I am a mother of twins and, as such, feel like a bit of a control group for nurture versus nature. I have treated them equally since birth.
They were exposed to the same foods on the same days. They each slept the same amounts. I read to them both. Equally. I snuggled with them both. A lot. I sat on our playroom floor for hours upon hours and days upon days for years upon years. I was not a hurried mother with an older child pulling me in another direction. I was very, very present.
One sat up earlier than the other. Of course, then the other walked first.
One slept through the night effortlessly and the other gave me a run for my Baby Wise money. One lost four teeth before the other lost any.

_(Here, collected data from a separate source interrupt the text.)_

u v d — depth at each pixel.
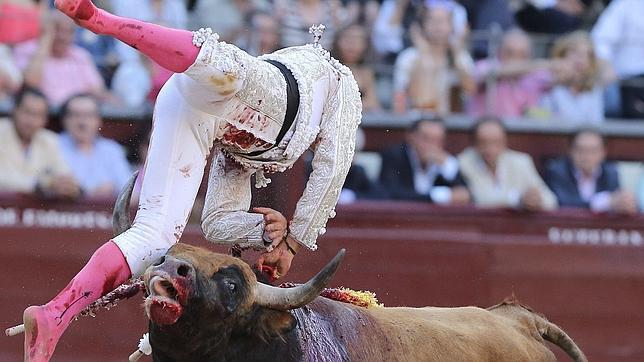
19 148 20.66
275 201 13.73
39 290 20.30
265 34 21.73
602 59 23.72
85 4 9.89
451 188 21.94
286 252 11.66
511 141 22.42
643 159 22.73
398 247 21.22
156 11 22.92
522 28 25.88
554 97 23.41
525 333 14.13
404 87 22.73
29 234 20.33
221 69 10.51
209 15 22.73
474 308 13.85
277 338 10.98
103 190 20.77
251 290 10.48
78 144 20.86
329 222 21.12
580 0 26.27
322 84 11.63
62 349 19.61
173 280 9.66
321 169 11.67
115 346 19.69
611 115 23.61
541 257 21.75
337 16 23.16
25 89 20.81
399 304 21.17
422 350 12.36
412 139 22.03
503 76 23.30
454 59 23.11
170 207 10.75
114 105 21.05
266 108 11.02
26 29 21.34
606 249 22.00
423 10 23.52
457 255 21.42
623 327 21.88
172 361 10.55
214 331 10.27
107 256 10.43
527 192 21.98
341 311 12.05
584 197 22.42
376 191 21.67
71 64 21.42
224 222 11.63
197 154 10.90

One began reading long before the other. And multiplied. And now reduces fractions quite well.
But they started / tried sports at the same age.
They were exposed to the same amount of television. The same vacations and enrichment.
At a certain age their experiences began to differ based upon what they chose. Soccer for one, dance for the other. But they attend the same gifted and talented charter school. And otherwise live quite similar lives.
And yet, they are so very different now. Different not just in the activities they chose (though yes, those differ), but in their inner little beings. Different in sentimentalities. Different in sensitivities and resilience. Just so very different.
And sometimes the differences break my heart.
Because, I wonder, could I have done something different? Should I have recognized the differences earlier and adapted my behavior? Nurtured one more? Encouraged more social activities for one and more sports for the other? Was the convenience of equality a mistake?
For this control group we shall never know.
|My duo at the Alamo ~ December 2013|
But I do know this with all my heart, and all my soul: There is no greater calling in my life than having the privilege of raising these amazing little people.